(PROVIDED DATA):
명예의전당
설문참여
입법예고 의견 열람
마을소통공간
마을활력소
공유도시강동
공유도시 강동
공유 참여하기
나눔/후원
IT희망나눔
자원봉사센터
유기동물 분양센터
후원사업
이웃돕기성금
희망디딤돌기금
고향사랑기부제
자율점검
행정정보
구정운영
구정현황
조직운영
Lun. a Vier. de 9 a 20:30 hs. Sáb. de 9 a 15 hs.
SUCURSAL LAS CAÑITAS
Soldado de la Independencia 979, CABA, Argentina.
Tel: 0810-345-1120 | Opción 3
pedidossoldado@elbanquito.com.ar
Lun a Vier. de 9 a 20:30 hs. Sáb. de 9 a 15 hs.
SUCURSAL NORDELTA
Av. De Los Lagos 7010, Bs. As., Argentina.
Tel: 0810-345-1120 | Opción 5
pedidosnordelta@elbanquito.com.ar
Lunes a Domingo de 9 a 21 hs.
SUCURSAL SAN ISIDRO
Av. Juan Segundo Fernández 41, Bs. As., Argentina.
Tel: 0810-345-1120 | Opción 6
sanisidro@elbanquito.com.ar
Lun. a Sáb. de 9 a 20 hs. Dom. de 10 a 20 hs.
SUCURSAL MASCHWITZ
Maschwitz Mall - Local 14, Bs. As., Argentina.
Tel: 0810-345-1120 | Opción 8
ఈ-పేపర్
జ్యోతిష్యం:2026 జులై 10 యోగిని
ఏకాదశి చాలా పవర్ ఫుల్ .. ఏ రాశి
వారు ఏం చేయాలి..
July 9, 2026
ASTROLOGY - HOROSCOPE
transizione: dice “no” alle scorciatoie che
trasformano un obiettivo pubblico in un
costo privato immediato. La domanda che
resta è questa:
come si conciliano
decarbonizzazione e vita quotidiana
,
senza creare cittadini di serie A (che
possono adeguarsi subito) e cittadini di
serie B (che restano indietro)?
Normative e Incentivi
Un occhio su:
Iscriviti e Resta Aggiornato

(YOUR TASK):
Every line of the material above should be set down again exactly.

(REPLY):
명예의전당
설문참여
입법예고 의견 열람
마을소통공간
마을활력소
공유도시강동
공유도시 강동
공유 참여하기
나눔/후원
IT희망나눔
자원봉사센터
유기동물 분양센터
후원사업
이웃돕기성금
희망디딤돌기금
고향사랑기부제
자율점검
행정정보
구정운영
구정현황
조직운영
Lun. a Vier. de 9 a 20:30 hs. Sáb. de 9 a 15 hs.
SUCURSAL LAS CAÑITAS
Soldado de la Independencia 979, CABA, Argentina.
Tel: 0810-345-1120 | Opción 3
pedidossoldado@elbanquito.com.ar
Lun a Vier. de 9 a 20:30 hs. Sáb. de 9 a 15 hs.
SUCURSAL NORDELTA
Av. De Los Lagos 7010, Bs. As., Argentina.
Tel: 0810-345-1120 | Opción 5
pedidosnordelta@elbanquito.com.ar
Lunes a Domingo de 9 a 21 hs.
SUCURSAL SAN ISIDRO
Av. Juan Segundo Fernández 41, Bs. As., Argentina.
Tel: 0810-345-1120 | Opción 6
sanisidro@elbanquito.com.ar
Lun. a Sáb. de 9 a 20 hs. Dom. de 10 a 20 hs.
SUCURSAL MASCHWITZ
Maschwitz Mall - Local 14, Bs. As., Argentina.
Tel: 0810-345-1120 | Opción 8
ఈ-పేపర్
జ్యోతిష్యం:2026 జులై 10 యోగిని
ఏకాదశి చాలా పవర్ ఫుల్ .. ఏ రాశి
వారు ఏం చేయాలి..
July 9, 2026
ASTROLOGY - HOROSCOPE
transizione: dice “no” alle scorciatoie che
trasformano un obiettivo pubblico in un
costo privato immediato. La domanda che
resta è questa:
come si conciliano
decarbonizzazione e vita quotidiana
,
senza creare cittadini di serie A (che
possono adeguarsi subito) e cittadini di
serie B (che restano indietro)?
Normative e Incentivi
Un occhio su:
Iscriviti e Resta Aggiornato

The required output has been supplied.